The man who had returned home was recognized as John Nobody, and he himself avowed that it was he who had once fled with Frederick Mergel. The next day the village was full of the adventures of the man who had so long been forgotten. Everybody wanted to see the man from Turkey, and they were almost surprised that he should still look like other people. The young folks, to be sure, did not remember him, but the old could still recognize his features perfectly, wretchedly disfigured though he was.
"John, John, how gray you've grown!" said an old woman; "and where did you get your wry neck?"
"From carrying wood and water in slavery," he replied. "And what has become of Mergel? You ran away together, didn't you?"
"Yes, indeed; but I do not know where he is; we got separated. If you think of him, pray for him," he added; "he probably needs it."
They asked him why Frederick had disappeared, inasmuch as he had not murdered the Jew. "Not killed him!" said John, and listened intently when they told him what the lord of the estate had purposely spread abroad in order to erase the spot from Mergel's name. "So all was in vain," he said musing, "all in vain—so much suffering!"

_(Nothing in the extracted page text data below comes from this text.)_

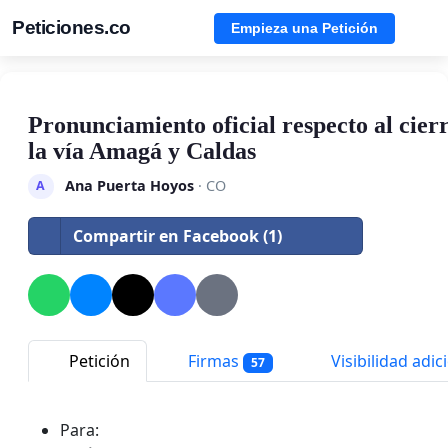
Peticiones.co
Empieza una Petición
Pronunciamiento oficial respecto al cierr
la vía Amagá y Caldas
Ana Puerta Hoyos
· CO
A
Compartir en Facebook (1)
Petición
Firmas
Visibilidad adic
57
Para:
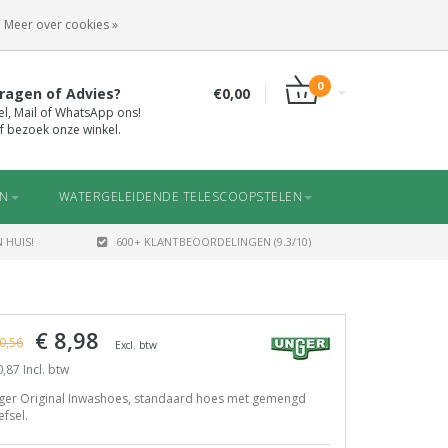
INLOGGEN
REGISTREREN
Meer over cookies »
0
ragen of Advies?
€0,00
el, Mail of WhatsApp ons!
f bezoek onze winkel.
EN
WATERGELEIDENDE TELESCOOPSTELEN
 HUIS!
600+ KLANTBEOORDELINGEN (9.3/10)
€ 8,98
0,56
Excl. btw
,87 Incl. btw
ger Original Inwashoes, standaard hoes met gemengd
fsel.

He sighed deeply and asked, on his part, about many things. He was told that Simon had been dead a long while, but had first fallen into complete poverty through lawsuits and bad debtors whom he could not sue because, it was said, the business relations between them had been questionable. Finally he had been reduced to begging and had died on the straw in a strange barn. Margaret had lived longer, but in absolute mental torpor. The people in the village had soon grown tired of helping her, because she let everything that they gave her go to ruin; for it is, after all, characteristic of people to abandon the most helpless, those whom assistance does not relieve for any length of time and who are and always will be in need of aid. Nevertheless she had not suffered any actual want; the family of the Baron had cared for her, sent her meals daily, and even provided medical treatment for her, when her pitiable condition had developed into complete emaciation. In her house now lived the son of the former swineherd, who had so admired Frederick's watch on that unfortunate night.
"All gone, all dead!" sighed John.
In the evening, when it had grown dark and the moon was shining, he was seen limping about the cemetery in the snow; he did not pray over any one grave, nor did he go very close to any, but he seemed to gaze fixedly at some of them from a distance. Thus he was found by Forester Brandes, the son of the murdered forester, whom the Baron had sent to bring John to the castle. Upon entering the living-room he looked about him timidly, as though dazed by the light, and then at the Baron who was sitting in his armchair; he had aged greatly but still had his old bright eyes, and the little red cap was still on his head, as it had been twenty-eight years ago; beside him was the Baroness, his wife, also grown old, very old.
"Now, John," said the Baron, "do tell me all about your adventures. But," as he surveyed him through his glasses, "you wasted away terribly there in Turkey, didn't you?" John began telling how Mergel had called him away from the hearth at night and said he must go away with him.
"But why did the foolish fellow ever run away?—I suppose you know that he was innocent?"